* INSTRUCTION *
Transcribe the listing verbatim, please, with images dropped.

============

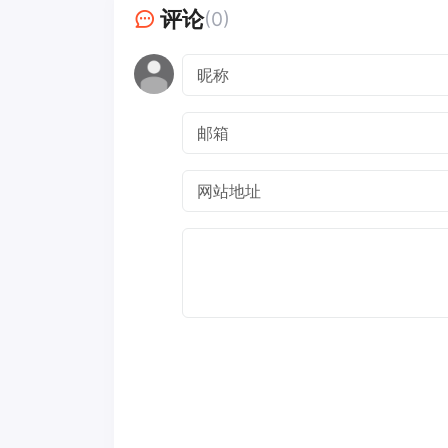
评论
(0)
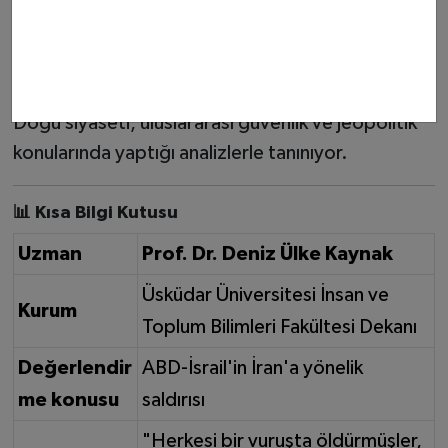
uluslararası ilişkiler ve siyaset bilimi alanında
sürdüren önemli bir bilim insanıdır. Halen Üsküdar
Üniversitesi İnsan ve Toplum Bilimleri Fakültesi
Dekanlığı görevini yürüten Kaynak, özellikle Orta
Doğu siyaseti, uluslararası güvenlik ve jeopolitik
konularında yaptığı analizlerle tanınıyor.
📊 Kısa Bilgi Kutusu
Uzman
Prof. Dr. Deniz Ülke Kaynak
Üsküdar Üniversitesi İnsan ve
Kurum
Toplum Bilimleri Fakültesi Dekanı
Değerlendir
ABD-İsrail'in İran'a yönelik
me konusu
saldırısı
"Herkesi bir vuruşta öldürmüşler,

============

* FINAL ANSWER *
评论
(0)
uluslararası ilişkiler ve siyaset bilimi alanında
sürdüren önemli bir bilim insanıdır. Halen Üsküdar
Üniversitesi İnsan ve Toplum Bilimleri Fakültesi
Dekanlığı görevini yürüten Kaynak, özellikle Orta
Doğu siyaseti, uluslararası güvenlik ve jeopolitik
konularında yaptığı analizlerle tanınıyor.
📊 Kısa Bilgi Kutusu
Uzman
Prof. Dr. Deniz Ülke Kaynak
Üsküdar Üniversitesi İnsan ve
Kurum
Toplum Bilimleri Fakültesi Dekanı
Değerlendir
ABD-İsrail'in İran'a yönelik
me konusu
saldırısı
"Herkesi bir vuruşta öldürmüşler,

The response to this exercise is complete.